An illegal alien with multiple deportations to his name has been arrested in connection with approximately 50 pounds of methamphetamine seized in the Salt Lake City area.

Last month, Fermin Castro Tovar, a 25-year-old Mexican national in the U.S. illegally, came on the radar of local law enforcement after he allegedly “delivered controlled substances” to a police source, a probable cause statement said. A GPS tracker was then surreptitiously placed on Tovar’s vehicle, and officers quickly learned he made frequent visits to an apartment where he does not reside.

Ksl.com and ABC4 mentioned nothing about his immigration status until the final paragraph of their respective stories.

On Thursday, federal and local agents were issued three search warrants in connection with Tovar. This first warrant permitted them to search a storage unit, where agents allegedly discovered 25 lbs. of meth.

As Tovar drove home from work that day, agents pulled him over and arrested him without incident.

They then shared with Tovar that they had discovered meth at his storage unit. Rather than deny anything or demand a lawyer, he apparently became quite cooperative. Not only did he allegedly inform investigators that they would find another six pounds of meth at his main residence, prompting a second search warrant, but he even reportedly copped to his role in an international drug-running scheme.
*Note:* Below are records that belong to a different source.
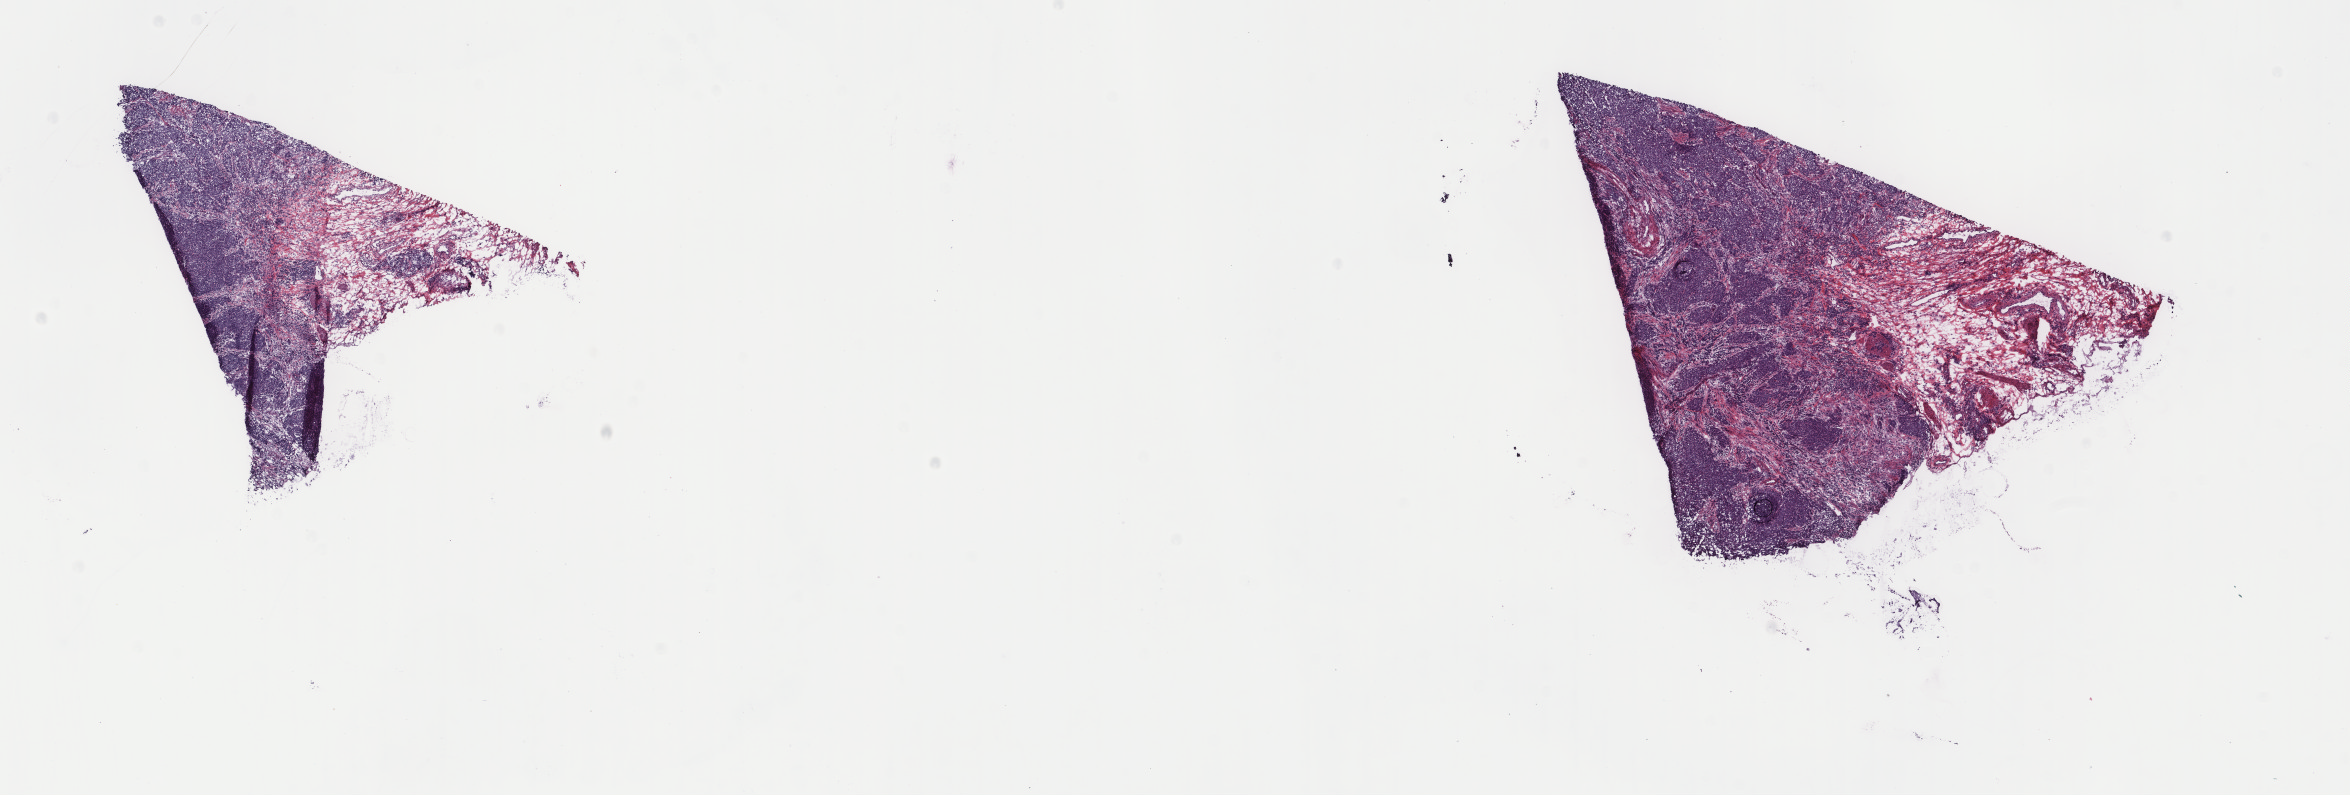
Whole-slide histology image, Hematoxylin and eosin (H&E) stained — shown as a low-resolution overview of the whole scanned area (about 18.7 x 6.3 mm, acquisition: 40x scan); frozen section from the top of the tissue portion; esophagus, primary tumour sample. Patient: male, age at initial diagnosis 52 years. Histologic grade: G2 (moderately differentiated). Pathologist review of this section (percent, as recorded): tumour cells 75%, tumour nuclei 75%, normal cells 0%, stromal cells 25%, necrosis 0%. Infiltration values recorded for this section: lymphocyte infiltration 5%, monocyte infiltration 2%, neutrophil infiltration 2%.
* pathologic diagnosis: Squamous cell carcinoma, NOS (middle third of esophagus)
* AJCC pathologic stage: IIA (6th edition)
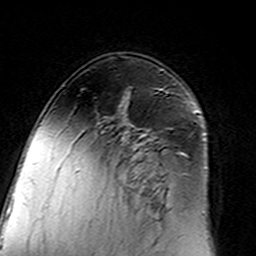
Breast MRI (dynamic contrast-enhanced), one axial slice; position 92 of 160 along the scan axis; cropped to one breast; dynamic contrast-enhanced series, time point 2 of 7 at this slice position (early post-contrast); 3 T; TE 4.6 ms, TR 7.4 ms; 256 × 256 image matrix, field of view 144 × 144 mm. Female patient.
Outlined on this slice (semi-automatically segmented with operator editing):
- enhancing-tissue mask used for the functional tumour volume (all voxels passing the contrast-enhancement thresholds inside the analysis volume; usually the tumour): bounding box <98,128,171,216> (left, top, right, bottom; pixels)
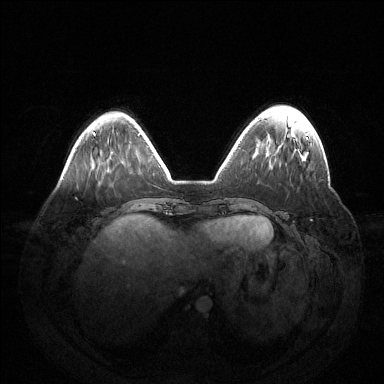
Breast MRI (dynamic contrast-enhanced), one axial slice; position 41 of 144 along the scan axis; dynamic contrast-enhanced series, time point 2 of 6 at this slice position (early post-contrast); 1.5 T; TE 1.5 ms, TR 4.6 ms; 1.2 mm slice thickness; 384 × 384 image matrix, field of view 420 × 420 mm. Female patient.
Structures marked on this image (semi-automatic segmentation, software-assisted and operator-edited):
- enhancing-tissue mask used for the functional tumour volume (all voxels passing the contrast-enhancement thresholds inside the analysis volume; usually the tumour): box from (x=306, y=137) to (x=308, y=139) px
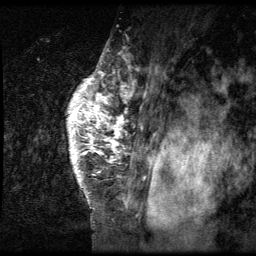
Breast MRI (dynamic contrast-enhanced), one sagittal slice. Position 51 of 64 along the scan axis. 3 images stored at this slice position (order not interpretable as contrast timing). 1.5 T. TE 4.2 ms, TR 9 ms. 2.5 mm slice thickness. 256 × 256 image matrix. Patient: female, 50 years. Case-level facts recorded for this patient, not image findings: setting: breast cancer imaged before/during neoadjuvant chemotherapy; receptor status: triple-negative.
Annotated regions visible in this slice (semi-automatic segmentation, software-assisted and operator-edited):
- analysis volume of interest (the breast-tissue region the enhancement analysis was run in; not a lesion): bounding box <27,39,137,212> (left, top, right, bottom; pixels)
- tumour enhancement mask (voxels above the 140 % enhancement threshold inside the analysis volume of interest): <68,65,137,207>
He acknowledged that he was “being coordinated and directed by a source of supply in Mexico,” the arrest report said. “He admitted to distributing methamphetamine about two times a week in the Salt Lake County area.”

Tovar also allegedly admitted to investigators that the apartment he visits is yet another place to store meth. No one lives there, he said. Agents then got a third warrant to search the apartment, where they reportedly seized another 20 pounds of meth.

“Castro Tovar admitted having access to all three locations, and being responsible and temporary owner of all the methamphetamine seized. He was the person directly in contact with the sources of supply to pick up the methamphetamine and distribute it throughout the area,” arresting documents said.

Tovar was ultimately charged with three felony counts of second-degree distribution of a controlled substance and booked into Salt Lake City Jail, where is now held without bail. He is also considered a flight risk because he has family in Mexico and a “history of deportation,” the Gephardt Daily reported, so ICE has issued an immigration detainer against him.

Despite his previous deportations and the seriousness of the accusations against him, several media outlets have still seemingly buried the news about his legal status. A quick internet search revealed that at least three Utah outlets covered the Tovar story, and none of them mentioned his status in their headlines.

In fact, Ksl.com and ABC4 mentioned nothing about his immigration status until the final paragraph of their respective stories. The Gephardt Daily, by contrast, made frequent references to Tovar’s immigration status and noted that he speaks only Spanish. However, even the Daily referred to Tovar simply as a “northern Utah man” in its lede paragraph.

Thomas Stevenson, the politics editor with the Post Millennial, called out Ksl.com for its framing of the Tovar story, accusing the outlet of “providing cover for Utah’s immigration policy failures.”